On September 15, 1963, the Klan-planted bomb went off in the 16th Street Baptist Church in Birmingham, Alabama. Fourteen-year-old Carolyn Maull was just a few feet away when the bomb exploded, killing four of her friends in the girl’s restroom she had just exited. It was one of the seminal moments in the Civil Rights Movement, a sad day in American history . . . and the turning point in a young girl’s life.

While the World Watched is a poignant and gripping eyewitness account of life in the Jim Crow South: from the bombings, riots, and assassinations to the historic marches and triumphs that characterized the Civil Rights movement.  A uniquely moving exploration of how racial relations have evolved over the past 5 decades, While the World Watched is an incredible testament to how far we’ve come and how far we have yet to go.

Theoharis, Jeanne.  The Rebellious Life of Mrs. Rosa Parks.  Boston: Beacon Press, 2013.

The definitive political biography of Rosa Parks examines her six decades of activism, challenging perceptions of her as an accidental actor in the civil rights movement.

This revised edition includes a new introduction by the author, who reflects on materials in the Rosa Parks estate, purchased by Howard Buffett in 2014 and opened to the public at the Library of Congress in February 2015. Theoharis contextualizes this rich material—made available to the public for the very first time and including more than seven thousand documents—and deepens our understanding of Parks’ personal, financial, and political struggles.

White, Marjorie Longenecker.  A Walk to Freedom: The Reverend Fred Shuttlesworth and the Alabama Christian Movement for Human Rights, 1956-1964. Birmingham, Ala.:  Birmingham Historical Society, 1998.

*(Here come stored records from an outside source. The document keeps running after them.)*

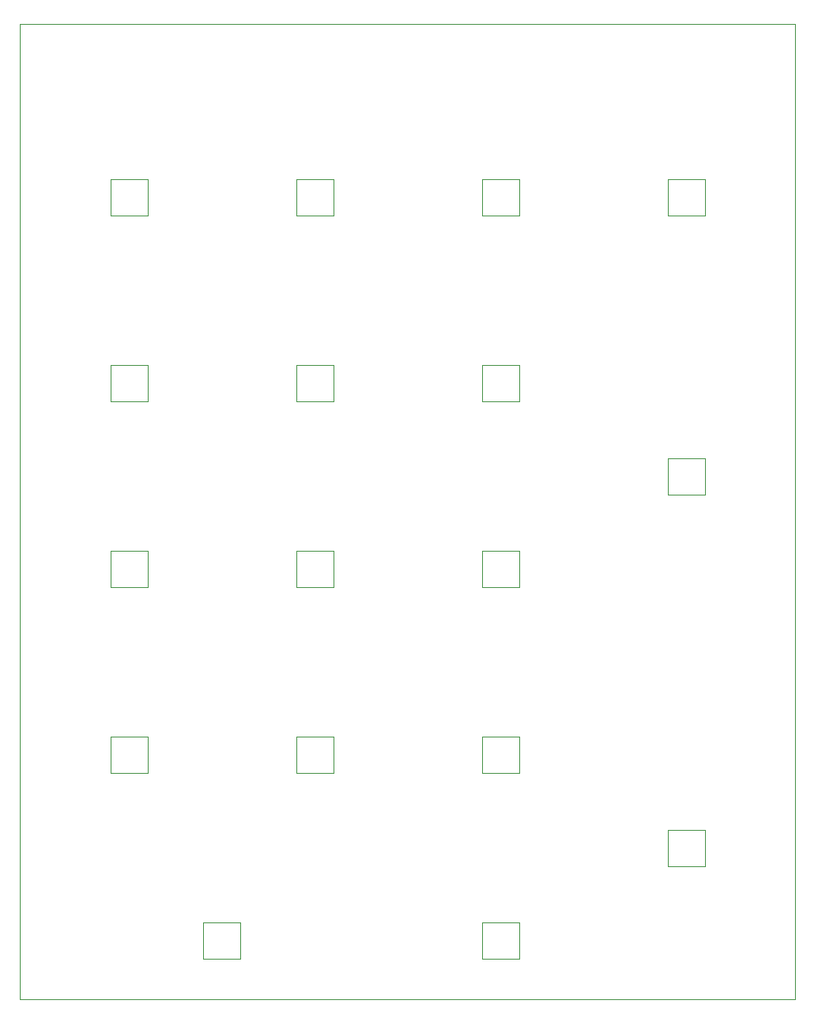
<source format=gm1>
G04 #@! TF.GenerationSoftware,KiCad,Pcbnew,8.0.5*
G04 #@! TF.CreationDate,2024-11-11T15:57:41+01:00*
G04 #@! TF.ProjectId,Klawiatura analogowa,4b6c6177-6961-4747-9572-6120616e616c,rev?*
G04 #@! TF.SameCoordinates,Original*
G04 #@! TF.FileFunction,Profile,NP*
%FSLAX46Y46*%
G04 Gerber Fmt 4.6, Leading zero omitted, Abs format (unit mm)*
G04 Created by KiCad (PCBNEW 8.0.5) date 2024-11-11 15:57:41*
%MOMM*%
%LPD*%
G01*
G04 APERTURE LIST*
G04 #@! TA.AperFunction,Profile*
%ADD10C,0.050000*%
G04 #@! TD*
G04 APERTURE END LIST*
D10*
X105350000Y-39662500D02*
X184850000Y-39662500D01*
X184850000Y-139637500D01*
X105350000Y-139637500D01*
X105350000Y-39662500D01*
X114650000Y-55565000D02*
X118450000Y-55565000D01*
X118450000Y-59290000D01*
X114650000Y-59290000D01*
X114650000Y-55565000D01*
X152757500Y-55554500D02*
X156557500Y-55554500D01*
X156557500Y-59279500D01*
X152757500Y-59279500D01*
X152757500Y-55554500D01*
X114657500Y-112704500D02*
X118457500Y-112704500D01*
X118457500Y-116429500D01*
X114657500Y-116429500D01*
X114657500Y-112704500D01*
X152757500Y-112704500D02*
X156557500Y-112704500D01*
X156557500Y-116429500D01*
X152757500Y-116429500D01*
X152757500Y-112704500D01*
X152757500Y-93654500D02*
X156557500Y-93654500D01*
X156557500Y-97379500D01*
X152757500Y-97379500D01*
X152757500Y-93654500D01*
X133707500Y-55554500D02*
X137507500Y-55554500D01*
X137507500Y-59279500D01*
X133707500Y-59279500D01*
X133707500Y-55554500D01*
X133717500Y-93664500D02*
X137517500Y-93664500D01*
X137517500Y-97389500D01*
X133717500Y-97389500D01*
X133717500Y-93664500D01*
X124170000Y-131743250D02*
X127970000Y-131743250D01*
X127970000Y-135468250D01*
X124170000Y-135468250D01*
X124170000Y-131743250D01*
X171807500Y-122229500D02*
X175607500Y-122229500D01*
X175607500Y-125954500D01*
X171807500Y-125954500D01*
X171807500Y-122229500D01*
X133707500Y-74604500D02*
X137507500Y-74604500D01*
X137507500Y-78329500D01*
X133707500Y-78329500D01*
X133707500Y-74604500D01*
X171807500Y-55554500D02*
X175607500Y-55554500D01*
X175607500Y-59279500D01*
X171807500Y-59279500D01*
X171807500Y-55554500D01*
X152782500Y-74606500D02*
X156582500Y-74606500D01*
X156582500Y-78331500D01*
X152782500Y-78331500D01*
X152782500Y-74606500D01*
X114680000Y-74625000D02*
X118480000Y-74625000D01*
X118480000Y-78350000D01*
X114680000Y-78350000D01*
X114680000Y-74625000D01*
X152757500Y-131754500D02*
X156557500Y-131754500D01*
X156557500Y-135479500D01*
X152757500Y-135479500D01*
X152757500Y-131754500D01*
X171807500Y-84129500D02*
X175607500Y-84129500D01*
X175607500Y-87854500D01*
X171807500Y-87854500D01*
X171807500Y-84129500D01*
X133707500Y-112704500D02*
X137507500Y-112704500D01*
X137507500Y-116429500D01*
X133707500Y-116429500D01*
X133707500Y-112704500D01*
X114657500Y-93654500D02*
X118457500Y-93654500D01*
X118457500Y-97379500D01*
X114657500Y-97379500D01*
X114657500Y-93654500D01*
M02*

</source>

The book contains 225 photographs from the Civil Rights era in Birmingham, original news accounts, and recollections from those who conceived and lived the era. Also included are Rev. Fred L. Shuttlesworth’s speeches and Alabama Christian Movement for Human Rights annual reports. Leading off with a preface from Rev. Fred L. Shuttlesworth, the book intentionally tells the story from the Movement perspective, through the eyes of the strong network of Christian churches which banded together throughout the city of Birmingham to stage a God-filled, nonviolent confrontation to banish segregation. The book examines the role of African-American churches in the history of the civil rights movement, focusing on the Rev. Fred Shuttlesworth and the Bethel Baptist Church.  Birmingham Historical Society; Birmingham, AL 1999.

Foot Soldiers

In addition to scholars, Foot Soldiers of the Movement will be invited to share their experiences and the personal resolve that inspired them to “. . . march on ‘til victory was won.”

Some of the other Institute presenters include:  

Mrs. JoAnne Bland, a youth participant of the Selma March for the Right to Vote. Mrs. Bland, a co-founder of the National Voting Rights Museum and director of Journey’s for the Soul, has been featured in several documentaries on the events that led to the passage of the 1965, Voting Rights Act. She is a very engaging and dynamic speaker and shares her stories of triumph across the nation.

Mrs. Ruby Shuttlesworth-Bester will tell her remarkable story of overcoming injustice as the daughter of a man who was loved and hated. Mrs. Janice Kelsey, Mrs. Myrna Jackson, and Bishop Calvin Woods will also join us. They are all featured in the Academy Award-winning documentary, “The Children’s March.” Also joining our cast of “History Makers” will be Mrs. Katherine Burks-Brooks, a Freedom Rider. Each will share their history making stories as they describe life under segregation and how the actions of committed and focused children inspired our nation and ultimately broke the back of segregation in the Deep South.